Under the settlement, Alaska and American would be banned from code-sharing on routes where Virgin and American now compete, among others, the department said.
[What Alaska Air's acquisition of Virgin America means for Alaskans]
Alaska said in a statement that it was pleased with the approval and plans to close the purchase "in the very near future."
Alaska, which paid a premium of about 86 percent for Virgin, pursued the deal to better compete against Delta Air Lines and American, the company has said.
The merged company would be the fifth largest U.S. carrier after American, Delta, United Airlines and Southwest Airlines.
[Can Alaska Air absorb Virgin America without losing Virgin's cool?]
The big four control more than 80 percent of the U.S. travel market, and the Justice Department is hoping that a stronger Alaska Air will compete with the giants.

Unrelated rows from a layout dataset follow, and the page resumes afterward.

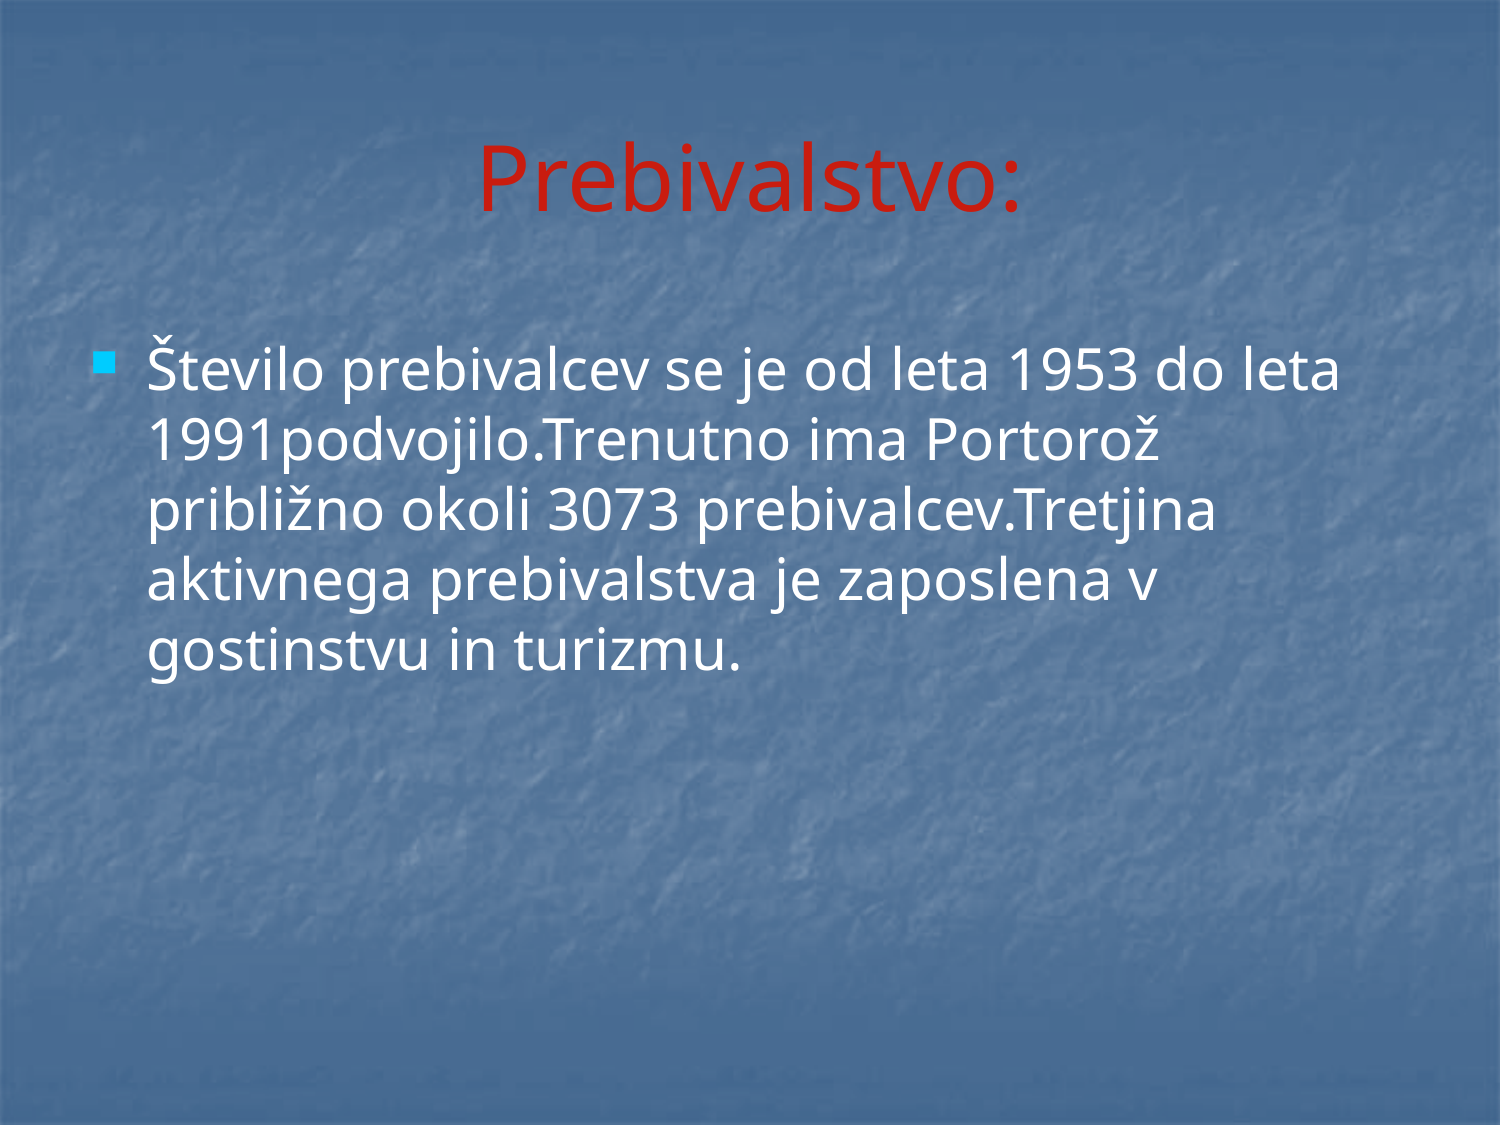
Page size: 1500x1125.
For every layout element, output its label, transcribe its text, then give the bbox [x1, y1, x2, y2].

list Število prebivalcev se je od leta 1953 do leta 1991podvojilo.Trenutno ima Portorož približno okoli 3073 prebivalcev.Tretjina aktivnega prebivalstva je zaposlena v gostinstvu in turizmu. [75, 324, 1425, 1000]
picture [0, 0, 1500, 1125]
title Prebivalstvo: [75, 62, 1425, 288]
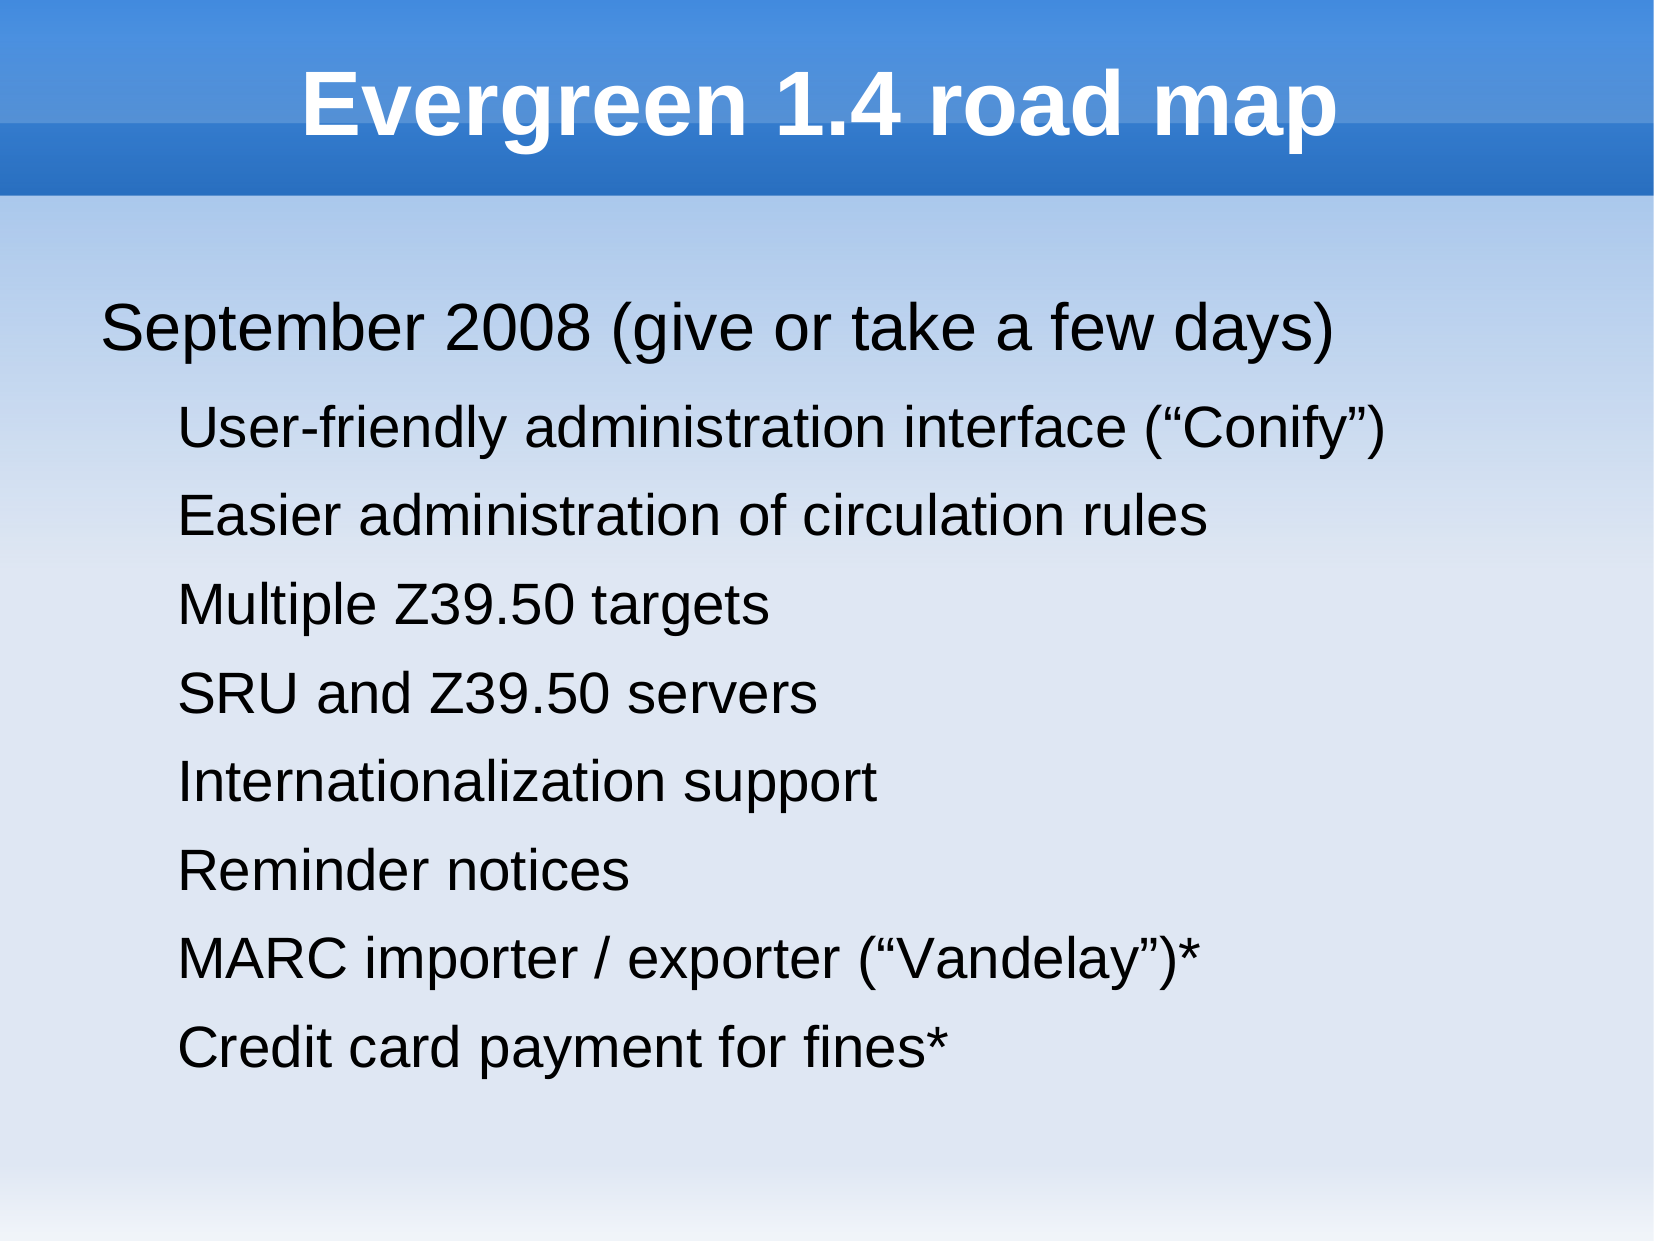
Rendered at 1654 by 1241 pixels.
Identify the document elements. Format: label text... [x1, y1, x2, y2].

picture [0, 0, 1654, 1241]
title Evergreen 1.4 road map [76, 0, 1565, 208]
list September 2008 (give or take a few days) User-friendly administration interface (“Conify”) Easier administration of circulation rules Multiple Z39.50 targets SRU and Z39.50 servers Internationalization support Reminder notices MARC importer / exporter (“Vandelay”)* Credit card payment for fines* [82, 290, 1571, 1149]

"Today's settlement ensures that Alaska has the incentive to take the fight to American and use Virgin's assets to grow its network in ways that benefit competition and consumers," Renata Hesse, the acting head of the Justice Department's Antitrust Division, said in a statement.
Alaska in April announced its $2.6 billion cash deal for Virgin America, which will make it the top carrier on the U.S. West Coast.